Acknowledgement
By signing below, each of the undersigned acknowledges that: (a) I have been provided a copy
of
the Sun Radiology patient financial responsibility statement ; (b) I have
read, understand, and agree to their provisions and agree to the specified terms; (c) I
agree to
pay all charges due (or to become due) to Sun Radiology for the below Patient’s care and
treatment, including co-payments and deductibles, as required or provided pursuant to my
insurance plan and/or the insurance plan of another, as applicable; (d) benefits, if any,
paid
by a third-party will be credited on the Patient account; (e) regardless of my insurance
status
or absence of insurance coverage, I am ultimately responsible for the balance on the account
for
any services rendered; (f) if I failed to make any of the payment for which I am responsible
in
a timely manner, I will be responsible for all costs of collecting the money owed, including
collection agency fees, and (g) failure to pay when due may subject me to late payment
charges
and can adversely affect my credit report.

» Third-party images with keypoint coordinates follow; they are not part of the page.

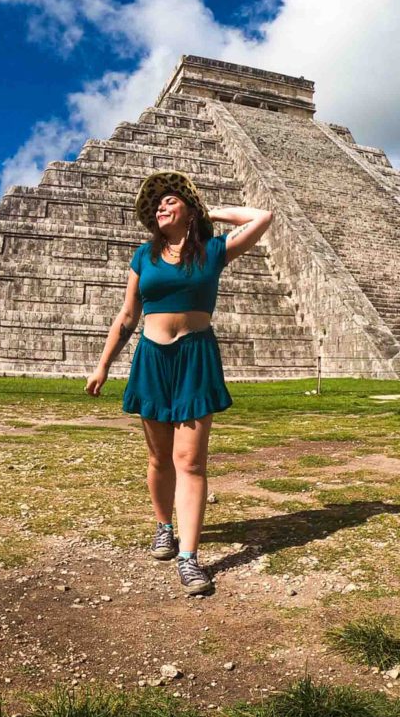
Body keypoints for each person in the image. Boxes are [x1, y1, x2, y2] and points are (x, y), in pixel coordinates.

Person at [85, 171, 273, 595]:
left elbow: (263, 216)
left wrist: (210, 211)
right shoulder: (143, 257)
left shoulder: (212, 251)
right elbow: (127, 317)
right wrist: (102, 366)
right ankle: (163, 526)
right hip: (152, 359)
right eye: (157, 205)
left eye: (171, 201)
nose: (161, 207)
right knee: (158, 460)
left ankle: (189, 558)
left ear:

I further agree that a photocopy of this Patient Responsibility Financial Statement shall be
as
valid as the original.
ONCE I HAVE SIGNED THIS AGREEMENT, WHETHER BY ORIGINAL, FACSIMILE, OR ELECTRONIC (“PDF”) SIGNATURE, I AGREE TO ALL OF THE TERMS AND CONDITIONS CONTAINED HEREIN AND THE AGREEMENT SHALL BE IN FULL FORCE AND EFFECT.
This agreement is effective for one year from the date signed.